### INSTRUCTIONS FOR THE TASK
In the entries below, find each line with the word "route" and return it.

### RECORDS SHOWN
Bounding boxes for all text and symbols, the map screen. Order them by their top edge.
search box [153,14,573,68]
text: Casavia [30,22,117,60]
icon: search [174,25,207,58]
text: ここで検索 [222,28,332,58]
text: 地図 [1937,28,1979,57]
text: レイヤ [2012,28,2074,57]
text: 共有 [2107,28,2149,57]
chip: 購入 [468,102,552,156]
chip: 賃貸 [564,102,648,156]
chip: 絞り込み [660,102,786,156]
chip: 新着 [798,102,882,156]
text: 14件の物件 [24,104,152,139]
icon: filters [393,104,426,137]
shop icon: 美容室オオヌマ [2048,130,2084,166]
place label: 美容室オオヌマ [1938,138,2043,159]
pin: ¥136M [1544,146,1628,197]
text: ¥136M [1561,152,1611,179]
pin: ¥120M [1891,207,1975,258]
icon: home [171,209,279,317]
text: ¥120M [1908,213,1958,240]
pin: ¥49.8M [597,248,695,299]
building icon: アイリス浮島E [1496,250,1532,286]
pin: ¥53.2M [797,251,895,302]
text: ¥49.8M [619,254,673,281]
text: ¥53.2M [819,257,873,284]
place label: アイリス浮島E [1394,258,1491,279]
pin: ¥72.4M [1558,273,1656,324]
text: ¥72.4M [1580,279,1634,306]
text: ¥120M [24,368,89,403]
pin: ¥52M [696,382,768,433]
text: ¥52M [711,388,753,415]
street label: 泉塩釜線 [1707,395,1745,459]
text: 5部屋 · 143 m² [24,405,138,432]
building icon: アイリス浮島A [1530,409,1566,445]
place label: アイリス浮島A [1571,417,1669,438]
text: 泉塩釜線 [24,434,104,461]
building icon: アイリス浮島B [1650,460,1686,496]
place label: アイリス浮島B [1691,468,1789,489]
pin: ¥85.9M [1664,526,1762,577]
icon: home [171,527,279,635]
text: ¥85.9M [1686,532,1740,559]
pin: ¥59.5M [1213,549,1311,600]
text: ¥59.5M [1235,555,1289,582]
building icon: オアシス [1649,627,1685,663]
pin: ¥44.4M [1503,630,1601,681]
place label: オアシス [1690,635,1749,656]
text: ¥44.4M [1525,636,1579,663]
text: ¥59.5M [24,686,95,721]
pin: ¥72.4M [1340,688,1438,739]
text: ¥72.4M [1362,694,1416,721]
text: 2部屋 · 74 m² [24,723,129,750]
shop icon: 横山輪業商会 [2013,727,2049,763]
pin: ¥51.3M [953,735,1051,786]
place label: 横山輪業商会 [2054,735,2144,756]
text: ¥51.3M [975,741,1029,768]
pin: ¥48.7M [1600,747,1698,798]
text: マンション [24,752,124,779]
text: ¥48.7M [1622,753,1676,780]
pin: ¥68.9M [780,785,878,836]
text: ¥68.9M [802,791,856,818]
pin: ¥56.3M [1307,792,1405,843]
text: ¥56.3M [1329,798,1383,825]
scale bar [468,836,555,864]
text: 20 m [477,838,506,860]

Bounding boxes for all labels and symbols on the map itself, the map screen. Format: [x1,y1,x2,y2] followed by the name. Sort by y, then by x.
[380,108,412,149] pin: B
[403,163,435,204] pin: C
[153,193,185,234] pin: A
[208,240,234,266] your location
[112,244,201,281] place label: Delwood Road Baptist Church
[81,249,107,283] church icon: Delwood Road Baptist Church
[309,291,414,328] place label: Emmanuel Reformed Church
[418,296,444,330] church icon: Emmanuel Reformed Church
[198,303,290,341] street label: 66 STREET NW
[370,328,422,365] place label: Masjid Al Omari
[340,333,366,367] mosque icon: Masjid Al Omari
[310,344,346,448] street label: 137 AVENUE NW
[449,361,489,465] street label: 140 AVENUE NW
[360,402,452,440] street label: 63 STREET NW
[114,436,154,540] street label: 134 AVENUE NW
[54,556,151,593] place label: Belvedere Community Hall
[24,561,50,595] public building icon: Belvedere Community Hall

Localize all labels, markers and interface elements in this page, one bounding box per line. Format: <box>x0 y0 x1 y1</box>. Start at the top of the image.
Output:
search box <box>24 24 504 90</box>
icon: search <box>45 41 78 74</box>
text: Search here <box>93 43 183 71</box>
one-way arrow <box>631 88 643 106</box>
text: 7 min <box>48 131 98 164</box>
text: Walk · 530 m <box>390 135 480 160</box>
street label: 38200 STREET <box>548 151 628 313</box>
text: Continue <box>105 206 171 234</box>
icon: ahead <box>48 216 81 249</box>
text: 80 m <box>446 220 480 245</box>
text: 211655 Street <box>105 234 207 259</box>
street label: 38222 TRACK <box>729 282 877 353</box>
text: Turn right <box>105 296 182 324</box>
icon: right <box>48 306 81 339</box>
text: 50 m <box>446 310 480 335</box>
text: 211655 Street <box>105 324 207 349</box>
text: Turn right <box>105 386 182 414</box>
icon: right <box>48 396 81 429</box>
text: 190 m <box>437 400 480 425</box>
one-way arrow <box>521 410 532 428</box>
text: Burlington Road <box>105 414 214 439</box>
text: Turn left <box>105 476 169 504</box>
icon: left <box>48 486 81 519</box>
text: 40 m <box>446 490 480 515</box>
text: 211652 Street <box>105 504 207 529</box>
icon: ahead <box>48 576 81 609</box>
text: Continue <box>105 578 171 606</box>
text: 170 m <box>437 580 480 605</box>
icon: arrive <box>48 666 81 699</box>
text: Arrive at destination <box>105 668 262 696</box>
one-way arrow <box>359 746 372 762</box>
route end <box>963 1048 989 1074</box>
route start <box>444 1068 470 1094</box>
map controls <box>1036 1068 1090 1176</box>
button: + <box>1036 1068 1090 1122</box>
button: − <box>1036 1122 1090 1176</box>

### ANSWER TO THE EXERCISE
route end <box>963 1048 989 1074</box>
route start <box>444 1068 470 1094</box>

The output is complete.